This collection revolves around a range of seldom performed songs by Charpentier. The title alludes to three stanzas on texts taken from Pierre Corneille’s play Le Cid (1637), each one printed separately in the Mercure Galant between January and March 1681. They are in their order of publication, and Cyril Auvity’s ardent characterisation conveys a beleaguered lover’s anguish in ‘Percé jusque au fond du coeur’; the imagery of battles and enraged sentiment in ‘Que je sens de rudes combats’ features vivid continuo playing, and the third song, ‘Pére, maîtresse, honneur, amour’, fluctuates potently between melancholy and bitterness. Nine more Charpentier miniatures are performed delightfully, with Auvity’s flexible mastery of florid details and poetic declamation adept throughout shifting contrasts between soft seductiveness (‘Ruisseau qui nourrit dans ce bois’) and indignant complaints (‘Non, non je ne l’aime plus’).

 

Some accompaniments are richly textured by L’Yriade’s two violins, cello, theorbo and harpsichord, all of whom create sensitive textures and sensual rhythms as the music demands; the impassioned violins milk every drop of dissonant tension in ‘Tombeau de Mademoiselle’ by Jacques Morel (a pupil of Marais), whereas they play elegantly in two popular songs by Michel Lambert (Lully’s father-in-law), including the ironic ‘Ma bergère est tendre et fidèle’ and the ubiquitous ‘Vos mépris chaque jour’. Elsewhere, simplicity is chosen to good effect, such as in the use of only theorbo accompaniment for ‘Ah, qu’ils sont courts les beaux jours’ (printed in the Mercure Galant, June 1680).
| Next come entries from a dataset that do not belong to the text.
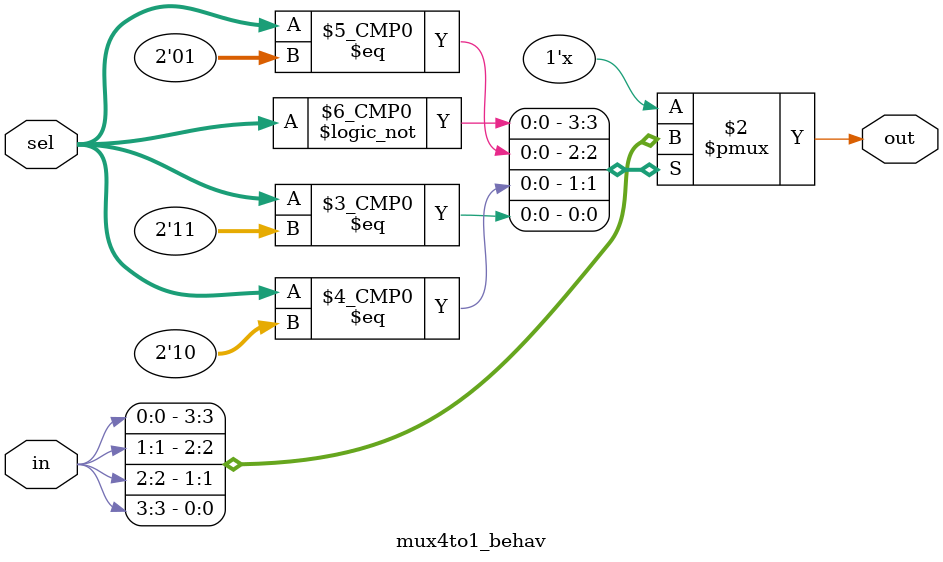
<source format=v>
module mux4to1_behav(
    output reg out,
    input  [3:0] in,
    input  [1:0] sel
);
    always @(*) begin
        case (sel)
            2'b00: out = in[0];
            2'b01: out = in[1];
            2'b10: out = in[2];
            2'b11: out = in[3];
            default: out = 1'bx;
        endcase
    end
endmodule

</source>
Each cluster of songs is connected by an assortment of pieces from François Couperin’s Les nations (printed in 1726 but containing pieces written several decades earlier); movements that supposedly portray the personalities of the Piedmontese and Spanish serve as effective instrumental interludes, introductions or postludes. The flowing sequence of songs and sonatas ticks along without time for pause, creating a musical journey that leads inexorably to the exquisite chaconne from ‘L’Impériale’.